The common modes we use are:

  • r - Read. This allows us to import data from an external file into python.
  • w - Write. This allows us to write our data to a file. If a file with this name already exists, operating in w mode will overwrite existing file contents.
  • a - Append. This allows us to write our data to a file. If a file with this name already exists, operating in a mode will add to existing file contents.

To open a file with the name insects.txt, for reading in file contents, we would therefore use the syntax:

f = open('insects.txt', 'r')

3.13.1 Parsing a file

If we try to print() f, we get the following output: <_io.TextIOWrapper name='insects.txt' mode='r' encoding='UTF-8'>

This is because we have opened the file and saved it as a variable, but we haven’t actually read through and manipulated the data which it contains. We have two main ways of doing this in base Python:

3.13.1.1 1. Parsing with a for loop

One way to look through a file’s contents line by line is to use a for loop. We can loop through a file with the syntax:

for line in f:
  print(line)
## Hercules beetle
## 
## Swallowtail
## 
## Ornate mantis
## 
## Weevil
## 
## Pine chaffer

As it turns out, at the end of each line, there is a special end of line character, \n. To just read in the data without the return character, we can use .strip():

for line in f:
  print(line.strip('\n'))

3.13.1.2 2. Parsing with readlines()

readlines() is a method that allows us to read through the entire file all at once, returning file contents as a list:

## ['Hercules beetle\n', 'Swallowtail\n', 'Ornate mantis\n', 'Weevil\n', 'Pine chaffer\n']

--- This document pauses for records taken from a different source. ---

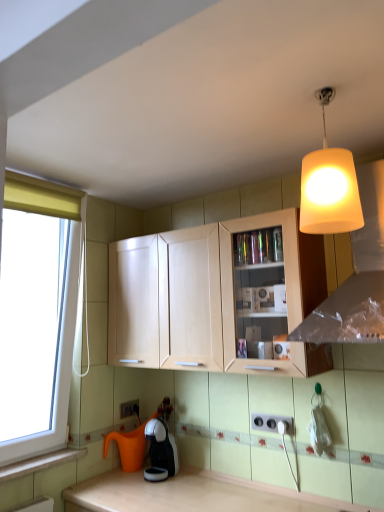
Question: Is matte white lampshade at upper right oriented towards white plastic electric outlet at lower center, marked as the 2th electric outlet in a front-to-back arrangement?

Choices:
 (A) yes
 (B) no

Answer: (B)

Question: Considering the relative sizes of matte white lampshade at upper right and white plastic electric outlet at lower center, the second electric outlet in the right-to-left sequence, in the image provided, is matte white lampshade at upper right taller than white plastic electric outlet at lower center, the second electric outlet in the right-to-left sequence,?

Choices:
 (A) no
 (B) yes

Answer: (B)

Question: Is matte white lampshade at upper right at the left side of white plastic electric outlet at lower center, marked as the 2th electric outlet in a front-to-back arrangement?

Choices:
 (A) no
 (B) yes

Answer: (A)

Question: Considering the relative positions of matte white lampshade at upper right and white plastic electric outlet at lower center, marked as the 2th electric outlet in a front-to-back arrangement, in the image provided, is matte white lampshade at upper right in front of white plastic electric outlet at lower center, marked as the 2th electric outlet in a front-to-back arrangement,?

Choices:
 (A) no
 (B) yes

Answer: (B)

Question: Is the surface of matte white lampshade at upper right in direct contact with white plastic electric outlet at lower center, the second electric outlet in the right-to-left sequence?

Choices:
 (A) no
 (B) yes

Answer: (A)

Question: From the image's perspective, relative to wooden at lower left, is white plastic electric outlet at lower center, marked as the 2th electric outlet in a front-to-back arrangement, above or below?

Choices:
 (A) above
 (B) below

Answer: (A)

Question: Visually, is white plastic electric outlet at lower center, the second electric outlet in the right-to-left sequence, positioned to the left or to the right of wooden at lower left?

Choices:
 (A) left
 (B) right

Answer: (B)

Question: Is point (130, 401) positioned closer to the camera than point (34, 463)?

Choices:
 (A) farther
 (B) closer

Answer: (A)

Question: Which is correct: white plastic electric outlet at lower center, the second electric outlet in the right-to-left sequence, is inside wooden at lower left, or outside of it?

Choices:
 (A) inside
 (B) outside

Answer: (B)

Question: Is point (312, 252) closer or farther from the camera than point (291, 430)?

Choices:
 (A) farther
 (B) closer

Answer: (B)

Question: From a real-world perspective, is light wood cabinet at center physically located above or below white plastic electric outlet at lower center, which is the 1th electric outlet from front to back?

Choices:
 (A) below
 (B) above

Answer: (B)

Question: From the image's perspective, is light wood cabinet at center located above or below white plastic electric outlet at lower center, which is counted as the second electric outlet, starting from the back?

Choices:
 (A) below
 (B) above

Answer: (B)

Question: Considering the positions of light wood cabinet at center and white plastic electric outlet at lower center, the 1th electric outlet from the top, in the image, is light wood cabinet at center taller or shorter than white plastic electric outlet at lower center, the 1th electric outlet from the top,?

Choices:
 (A) tall
 (B) short

Answer: (A)

Question: Is matte white lampshade at upper right bigger or smaller than white plastic electric outlet at lower center, acting as the second electric outlet starting from the left?

Choices:
 (A) small
 (B) big

Answer: (B)

Question: From a real-world perspective, is matte white lampshade at upper right positioned above or below white plastic electric outlet at lower center, the 1th electric outlet from the top?

Choices:
 (A) above
 (B) below

Answer: (A)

This is more concise than a for loop, but all lines are read in without the manipulations that we can perform line-by-line in our loop.

3.13.1.3 Data Types

When we read in data, each line is stored as a string. If we want the interpreter to known that our data is numeric, we need to convert in manually. For example, consider a file with the following contents:

4
12.2
-9.854

Let’s read in this data and examine its type:

f = open('numbers.txt')
fileContents = []

for l in f:
  fileContents.append(l.strip())
  
print(fileContents)
## ['4', '12.2', '-9.854']
print(type(fileContents[1]))
## <class 'str'>

If we want, to do mathematics using these values, we will get an error. We need to convert to an integer or float to operate on them mathematically:

f = open('numbers.txt')
fileContents = []

for l in f:
  fileContents.append(float(l.strip()))
  
print(fileContents)
## [4.0, 12.2, -9.854]
print(type(fileContents[1]))
## <class 'float'>

3.13.1.4 Closing files

We can close a file with the .close() method. To close insects.txt (previously saved as the variable f), we would run:

Once the file is closed, we cannot read it or write to it without opening it again.